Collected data
+ + + + + + +

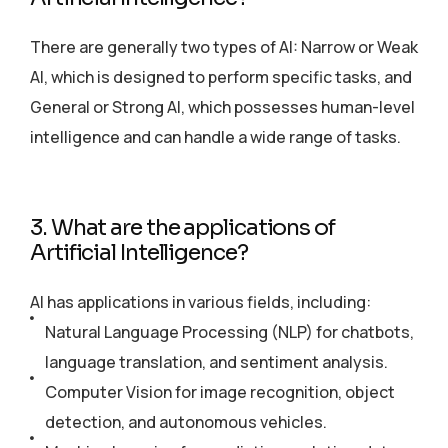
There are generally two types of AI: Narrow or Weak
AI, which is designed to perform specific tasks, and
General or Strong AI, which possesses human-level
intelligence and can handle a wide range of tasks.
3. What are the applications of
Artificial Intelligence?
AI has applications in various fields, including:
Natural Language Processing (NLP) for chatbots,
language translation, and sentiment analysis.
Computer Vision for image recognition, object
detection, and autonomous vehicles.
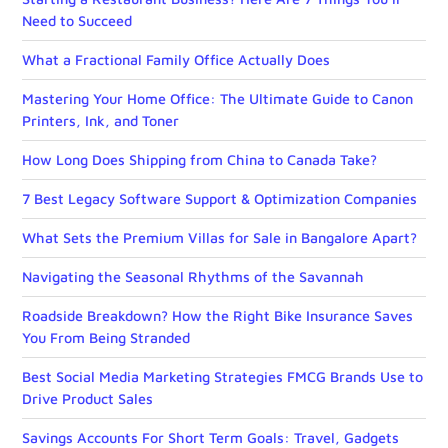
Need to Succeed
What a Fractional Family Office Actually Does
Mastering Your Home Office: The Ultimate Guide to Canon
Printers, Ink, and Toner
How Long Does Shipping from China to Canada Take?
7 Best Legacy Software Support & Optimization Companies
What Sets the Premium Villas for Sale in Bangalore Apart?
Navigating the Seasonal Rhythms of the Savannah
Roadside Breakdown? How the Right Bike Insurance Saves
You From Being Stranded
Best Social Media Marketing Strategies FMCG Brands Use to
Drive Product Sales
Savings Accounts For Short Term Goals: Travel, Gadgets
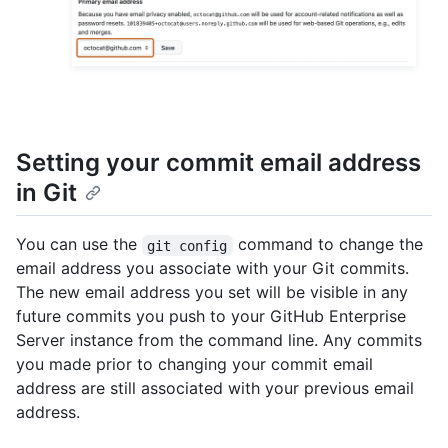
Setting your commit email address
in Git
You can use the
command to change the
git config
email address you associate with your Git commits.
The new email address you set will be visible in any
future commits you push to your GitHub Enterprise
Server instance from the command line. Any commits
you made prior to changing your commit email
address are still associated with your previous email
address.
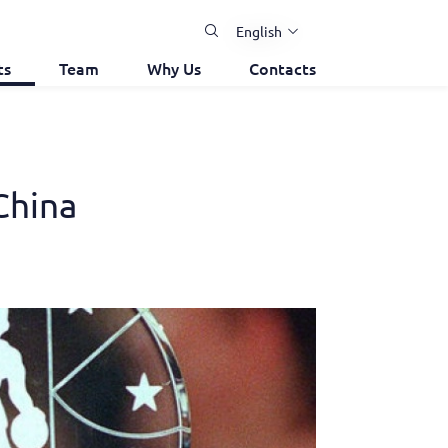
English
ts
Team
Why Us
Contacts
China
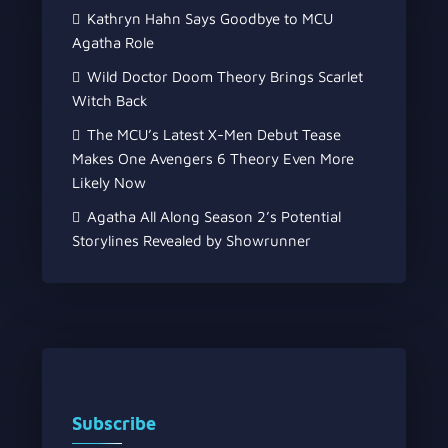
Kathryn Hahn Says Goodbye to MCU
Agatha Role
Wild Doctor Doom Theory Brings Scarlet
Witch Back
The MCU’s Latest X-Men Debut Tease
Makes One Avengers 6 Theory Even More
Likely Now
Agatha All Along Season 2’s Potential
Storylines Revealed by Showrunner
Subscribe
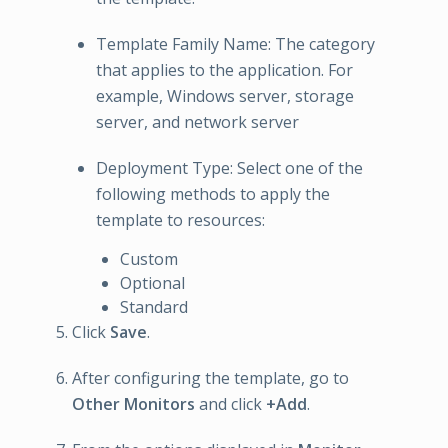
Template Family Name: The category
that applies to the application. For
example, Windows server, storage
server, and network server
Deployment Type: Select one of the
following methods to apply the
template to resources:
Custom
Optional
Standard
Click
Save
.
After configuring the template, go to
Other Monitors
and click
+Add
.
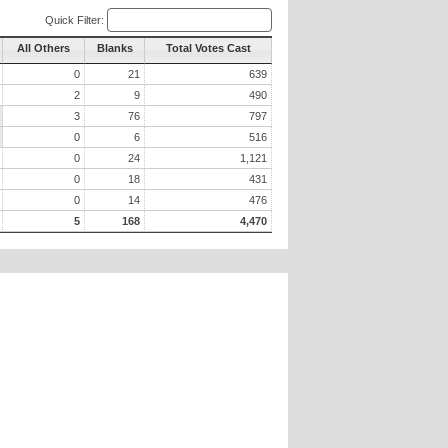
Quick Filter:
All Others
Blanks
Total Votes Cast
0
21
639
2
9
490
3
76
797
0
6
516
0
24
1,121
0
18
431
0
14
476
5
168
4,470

+ + + + + + +

A line qualifies when it holds the word "Does"; report all qualifying lines from the records above.

● Completed task:
What a Fractional Family Office Actually Does
How Long Does Shipping from China to Canada Take?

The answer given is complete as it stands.